Serbia denies Mladic arrested
The Serbian government yesterday denied media reports that top Bosnian Serb war crimes fugitive General Ratko Mladic had been arrested, but Bosnian and Serbian sources said he was in custody in Bosnia. "The news about Ratko Mladic is not correct,"...
The Serbian government yesterday denied media reports that top Bosnian Serb war crimes fugitive General Ratko Mladic had been arrested, but Bosnian and Serbian sources said he was in custody in Bosnia.
"The news about Ratko Mladic is not correct," government spokesman Srdjan Djuric said. "It is a manipulation which damages the (Serbian) government."
Mr Djuric was speaking to Reuters by telephone. No official statement was issued.
Independent Belgrade broadcaster B92 said that in spite of Mr Djuric's denial, a number of sources had told its reporters that the 63-year-old general was arrested in Serbia then transferred to Tuzla in northeastern Bosnia for a flight to The Hague.
This was the route used to take former Serbian strongman Slobodan Milosevic to The Hague when he was extradited in 2001 and flown from Belgrade via the US military base Camp Eagle near Tuzla to the Netherlands.
Morning newspapers yesterday speculated that Belgrade would spirit Mladic into Bosnia after his arrest in order to counter charges by the Hague war crimes tribunal that he had been hiding in Serbia for years with government knowledge and army help.
In the afternoon, Serbia's state news agency Tanjug and the main Bosnian Serb agency SRNA said the wartime Bosnian Serb Army commander had been arrested in Belgrade then taken to Tuzla.

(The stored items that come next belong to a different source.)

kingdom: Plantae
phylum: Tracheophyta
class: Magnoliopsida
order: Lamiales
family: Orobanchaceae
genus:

Mladic was indicted in 1995 for genocide for the 43-month siege of Sarajevo which claimed 12,000 lives and for orchestrating the 1995 massacre of some 8,000 Muslims at Srebrenica, the worst atrocity in Europe since World War II.
His political boss Radovan Karadzic, indicted on the same charges, is still at large.
Serbian newspapers have been saying for days that Mladic would be on a plane to The Hague before the end of this month, in time to avert suspension of European Union association talks with Belgrade, which would deal a body blow to the government.
The end of this month is the deadline for a report by EU Enlargement Commissioner Olli Rehn to the EU assessing whether Serbia is cooperating fully with the UN tribunal.
Florence Hartmann, spokesman for the UN war crimes prosecutor, said they had no information on the reported arrest. "These are rumours, we cannot comment on something that doesn't exist," she said.
Without confirming the newspaper reports of an imminent arrest, Vladeta Jankovic, adviser to Prime Minister Vojislav Kostunica, said efforts to find Mladic were "in full swing".